▶ [Your assignment]: Go through the records underneath and write each one out again exactly.

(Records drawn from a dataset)
********************

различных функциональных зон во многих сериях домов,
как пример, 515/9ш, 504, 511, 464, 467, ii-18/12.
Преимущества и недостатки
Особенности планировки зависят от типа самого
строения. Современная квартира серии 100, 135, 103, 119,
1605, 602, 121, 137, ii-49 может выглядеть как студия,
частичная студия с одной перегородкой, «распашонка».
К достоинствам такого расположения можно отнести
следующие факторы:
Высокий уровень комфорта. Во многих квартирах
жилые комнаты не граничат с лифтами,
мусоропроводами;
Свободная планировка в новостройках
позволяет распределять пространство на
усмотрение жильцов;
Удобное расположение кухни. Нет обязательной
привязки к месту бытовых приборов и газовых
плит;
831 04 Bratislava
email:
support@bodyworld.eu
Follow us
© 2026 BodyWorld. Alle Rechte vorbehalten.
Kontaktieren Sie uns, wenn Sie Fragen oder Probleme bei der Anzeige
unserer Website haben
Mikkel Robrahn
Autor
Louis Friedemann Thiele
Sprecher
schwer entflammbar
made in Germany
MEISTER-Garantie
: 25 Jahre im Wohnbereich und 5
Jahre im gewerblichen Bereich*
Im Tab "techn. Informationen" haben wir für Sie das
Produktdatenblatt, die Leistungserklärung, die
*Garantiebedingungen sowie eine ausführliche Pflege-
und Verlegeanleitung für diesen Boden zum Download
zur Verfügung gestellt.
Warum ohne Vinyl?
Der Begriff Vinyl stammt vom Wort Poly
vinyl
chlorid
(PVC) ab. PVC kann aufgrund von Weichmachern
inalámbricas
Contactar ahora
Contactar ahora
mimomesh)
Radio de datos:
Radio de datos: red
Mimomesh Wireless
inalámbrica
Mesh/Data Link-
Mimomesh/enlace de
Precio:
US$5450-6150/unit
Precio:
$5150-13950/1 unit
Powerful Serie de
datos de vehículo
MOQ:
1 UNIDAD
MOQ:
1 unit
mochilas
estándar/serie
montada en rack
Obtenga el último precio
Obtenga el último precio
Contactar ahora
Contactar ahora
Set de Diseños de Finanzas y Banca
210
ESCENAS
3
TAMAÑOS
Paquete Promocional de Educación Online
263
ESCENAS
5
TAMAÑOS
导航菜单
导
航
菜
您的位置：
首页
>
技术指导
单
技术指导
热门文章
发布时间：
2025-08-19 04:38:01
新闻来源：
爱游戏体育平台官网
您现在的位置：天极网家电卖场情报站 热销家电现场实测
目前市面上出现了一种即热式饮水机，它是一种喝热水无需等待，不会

********************

▶ [Solution for this task]:
различных функциональных зон во многих сериях домов,
как пример, 515/9ш, 504, 511, 464, 467, ii-18/12.
Преимущества и недостатки
Особенности планировки зависят от типа самого
строения. Современная квартира серии 100, 135, 103, 119,
1605, 602, 121, 137, ii-49 может выглядеть как студия,
частичная студия с одной перегородкой, «распашонка».
К достоинствам такого расположения можно отнести
следующие факторы:
Высокий уровень комфорта. Во многих квартирах
жилые комнаты не граничат с лифтами,
мусоропроводами;
Свободная планировка в новостройках
позволяет распределять пространство на
усмотрение жильцов;
Удобное расположение кухни. Нет обязательной
привязки к месту бытовых приборов и газовых
плит;
831 04 Bratislava
email:
support@bodyworld.eu
Follow us
© 2026 BodyWorld. Alle Rechte vorbehalten.
Kontaktieren Sie uns, wenn Sie Fragen oder Probleme bei der Anzeige
unserer Website haben
Mikkel Robrahn
Autor
Louis Friedemann Thiele
Sprecher
schwer entflammbar
made in Germany
MEISTER-Garantie
: 25 Jahre im Wohnbereich und 5
Jahre im gewerblichen Bereich*
Im Tab "techn. Informationen" haben wir für Sie das
Produktdatenblatt, die Leistungserklärung, die
*Garantiebedingungen sowie eine ausführliche Pflege-
und Verlegeanleitung für diesen Boden zum Download
zur Verfügung gestellt.
Warum ohne Vinyl?
Der Begriff Vinyl stammt vom Wort Poly
vinyl
chlorid
(PVC) ab. PVC kann aufgrund von Weichmachern
inalámbricas
Contactar ahora
Contactar ahora
mimomesh)
Radio de datos:
Radio de datos: red
Mimomesh Wireless
inalámbrica
Mesh/Data Link-
Mimomesh/enlace de
Precio:
US$5450-6150/unit
Precio:
$5150-13950/1 unit
Powerful Serie de
datos de vehículo
MOQ:
1 UNIDAD
MOQ:
1 unit
mochilas
estándar/serie
montada en rack
Obtenga el último precio
Obtenga el último precio
Contactar ahora
Contactar ahora
Set de Diseños de Finanzas y Banca
210
ESCENAS
3
TAMAÑOS
Paquete Promocional de Educación Online
263
ESCENAS
5
TAMAÑOS
导航菜单
导
航
菜
您的位置：
首页
>
技术指导
单
技术指导
热门文章
发布时间：
2025-08-19 04:38:01
新闻来源：
爱游戏体育平台官网
您现在的位置：天极网家电卖场情报站 热销家电现场实测
目前市面上出现了一种即热式饮水机，它是一种喝热水无需等待，不会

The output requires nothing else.